We agree with that statement of law.
If, as we hold, no principle of law prevented the jury from convicting the appellant on the basis that they were sure that he conspired with Murphy to defraud the bank by making false loan applications, the question remains whether it would be unjust to uphold his conviction in view of the way in which the case was presented. That is a fact specific question and involves no general principle of law.
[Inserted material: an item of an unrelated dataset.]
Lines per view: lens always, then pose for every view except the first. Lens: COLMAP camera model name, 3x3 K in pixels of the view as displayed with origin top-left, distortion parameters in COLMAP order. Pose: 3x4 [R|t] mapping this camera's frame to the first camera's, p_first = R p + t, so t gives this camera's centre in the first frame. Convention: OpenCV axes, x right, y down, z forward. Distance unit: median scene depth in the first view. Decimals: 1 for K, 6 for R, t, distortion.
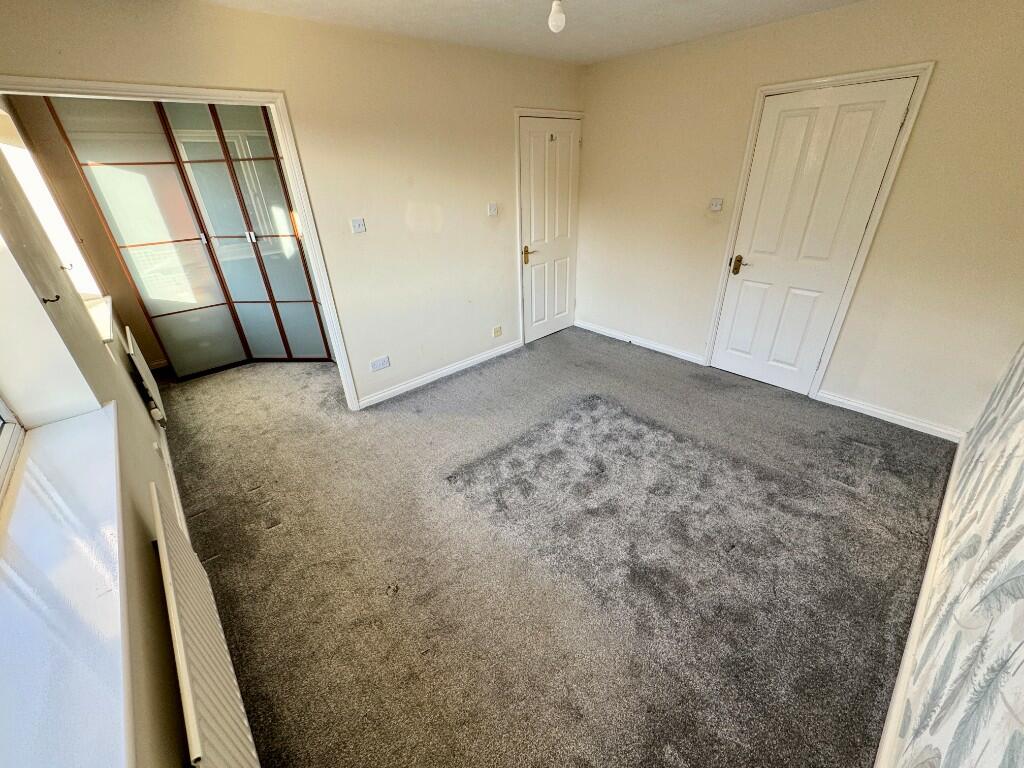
lens RADIAL K [[407.3, 0, 511.2], [0, 407.3, 382.1], [0, 0, 1]] dist [-0.000023, 0.000049]
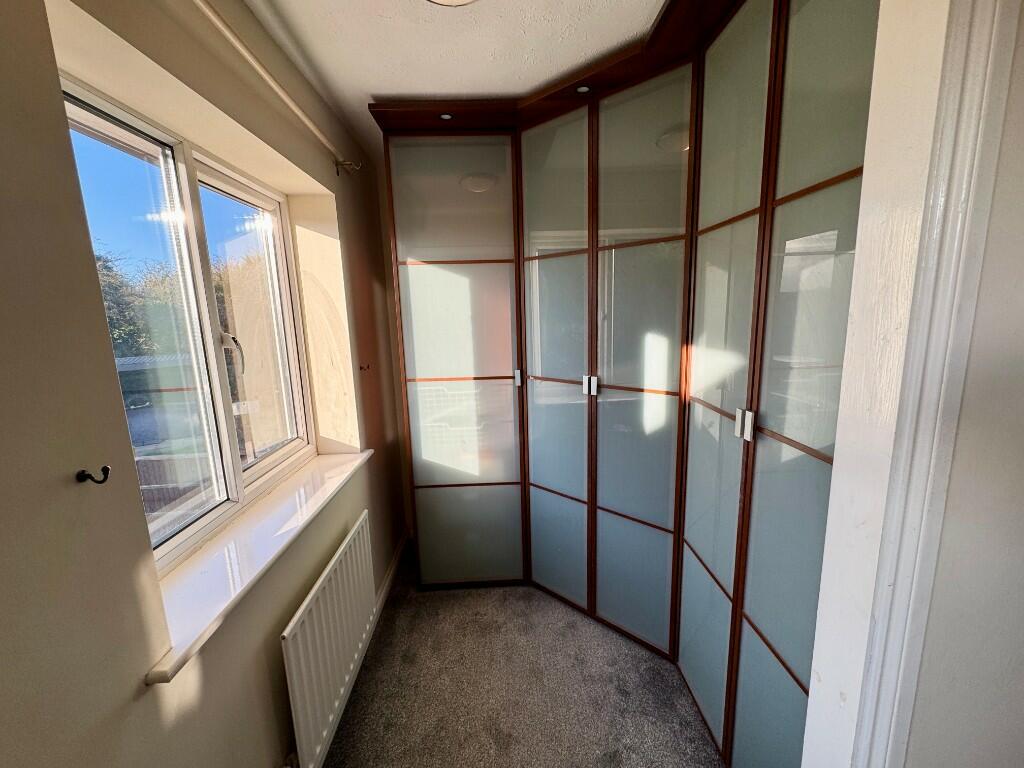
lens RADIAL K [[407.3, 0, 513.9], [0, 407.3, 382.2], [0, 0, 1]] dist [-0.000023, 0.000049]
pose [[0.772125, 0.119129, -0.624205, -0.374270], [-0.291884, 0.939008, -0.181844, -0.226555], [0.564471, 0.322601, 0.759803, 0.527291]]
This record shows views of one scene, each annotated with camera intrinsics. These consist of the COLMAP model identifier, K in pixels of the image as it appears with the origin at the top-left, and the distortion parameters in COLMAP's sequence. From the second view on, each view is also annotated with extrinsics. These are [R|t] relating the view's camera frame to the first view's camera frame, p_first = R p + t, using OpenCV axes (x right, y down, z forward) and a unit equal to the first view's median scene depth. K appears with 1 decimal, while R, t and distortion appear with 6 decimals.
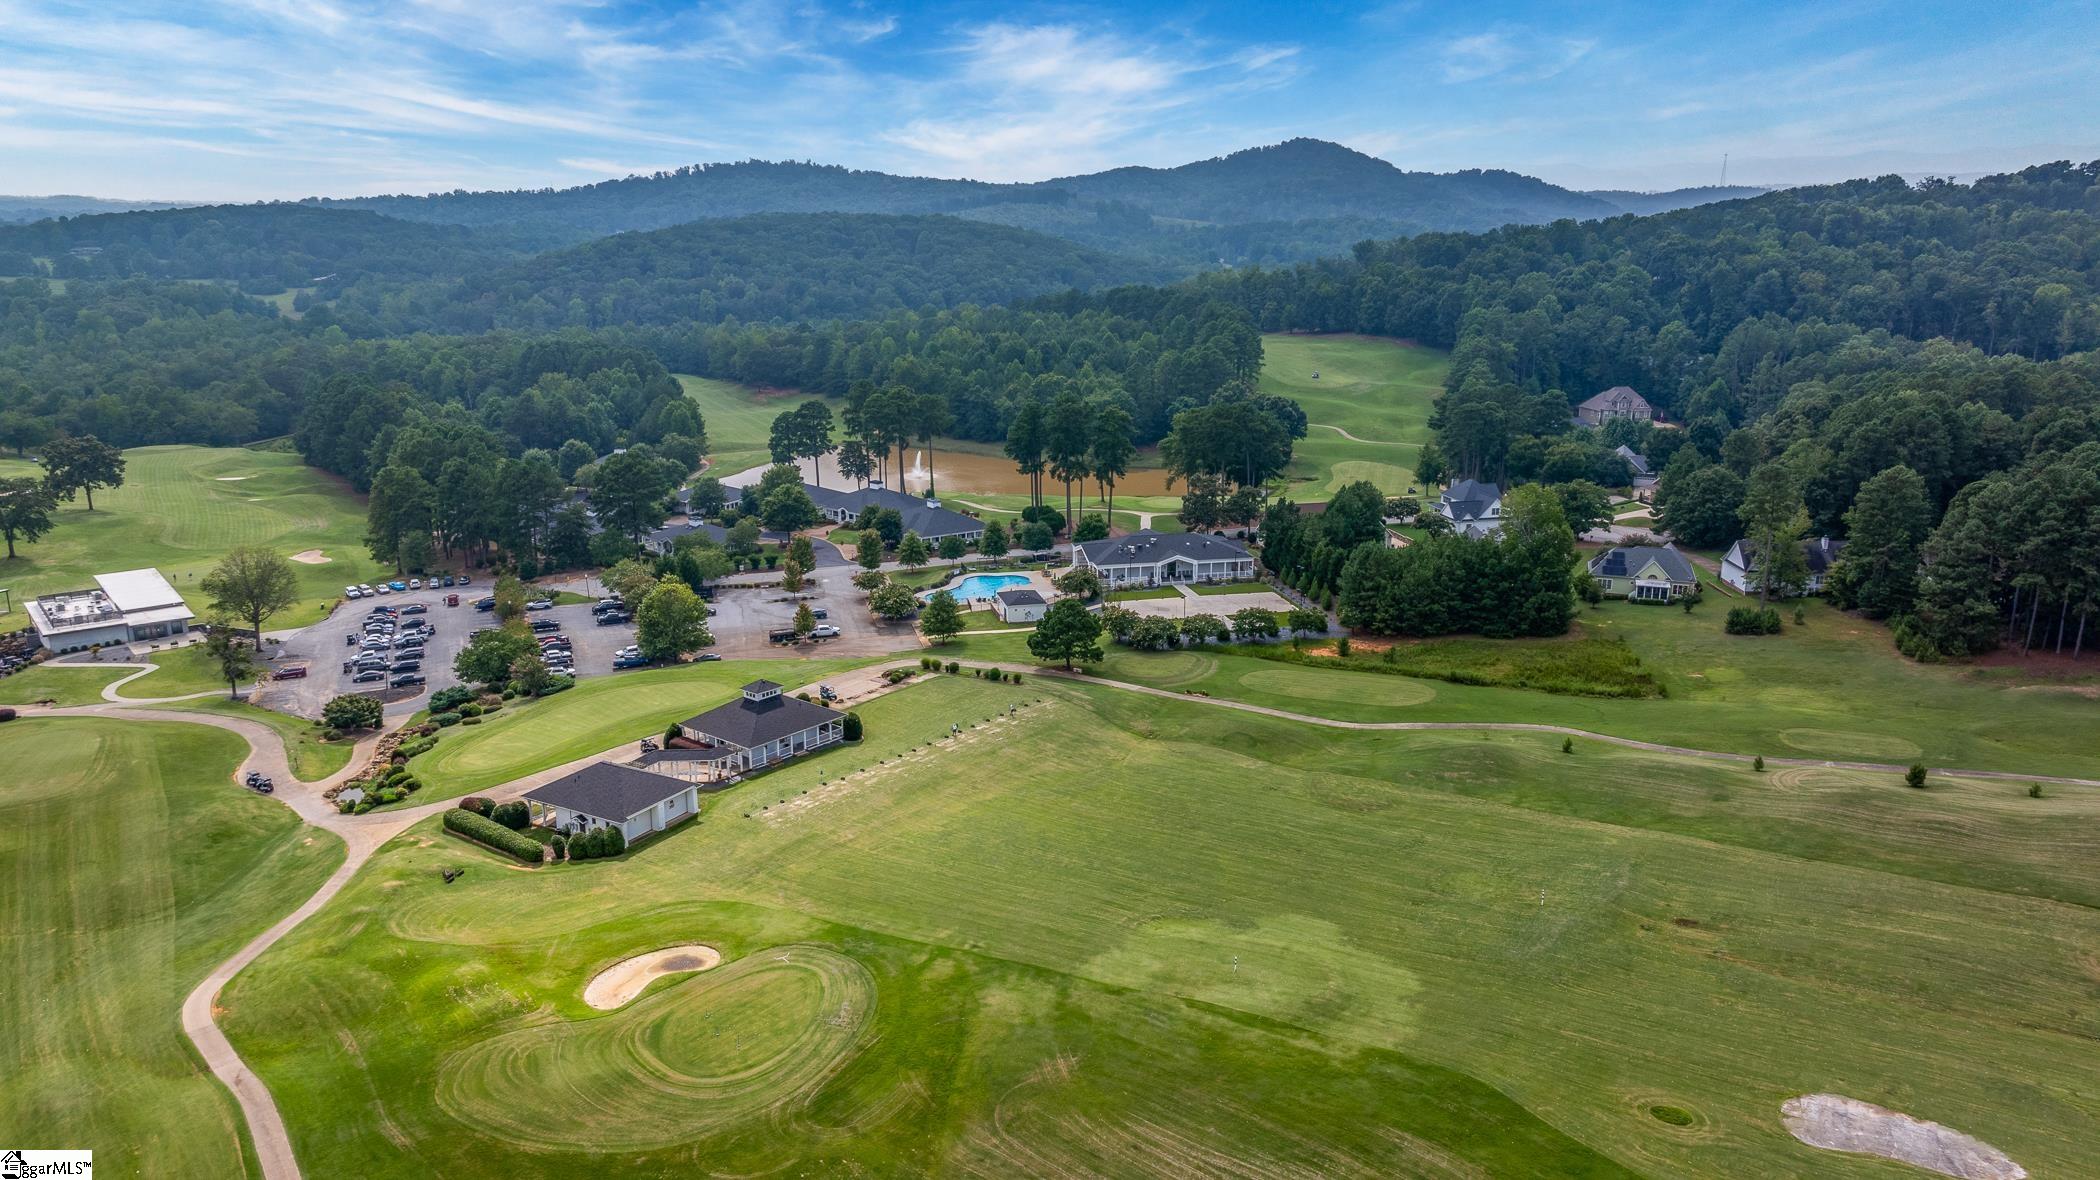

The indictment was unsatisfactory in its reference to persons unknown. It was unfortunate that the prosecution did not pursue its original application to add substantive counts corresponding to the offences which were the subject of Murphy’s guilty pleas. When the defence invited the prosecution to add a second count of conspiracy, it is regrettable that the prosecution did not do so. That would have avoided the problems which have followed. The question, however, is whether the appellant has suffered prejudice such that the conviction should be considered unsafe.
From the outset the defence knew that they were going to have to deal with the prosecution’s case that the appellant’s relationship to Murphy regarding the Murphy-related transactions was one of mutual dishonesty. It was throughout accepted by the defence that if the appellant was dishonestly involved in one or more of the Murphy transactions, he was guilty of conspiracy. That was the reason for the prosecution’s original decision to proceed on a single conspiracy count. The appellant’s case was that he himself acted honestly but he was duped by Murphy. The judge put that case to the jury and they disbelieved it.
In those circumstances, if the point of the law advanced by Mr Cox is unsound, we do not consider it unjust or unsafe to uphold the conviction. On the contrary, justice would not be served by his acquittal. These observations are subject to one important proviso. We do not consider that the basis on which he was sentenced reflects the scope of the conspiracy which was properly proved. At the end of the argument the court indicated that if we were so to find, we would grant an application for permission to appeal against sentence.
For those reasons the appeal against conviction is dismissed but we grant leave to appeal against sentence.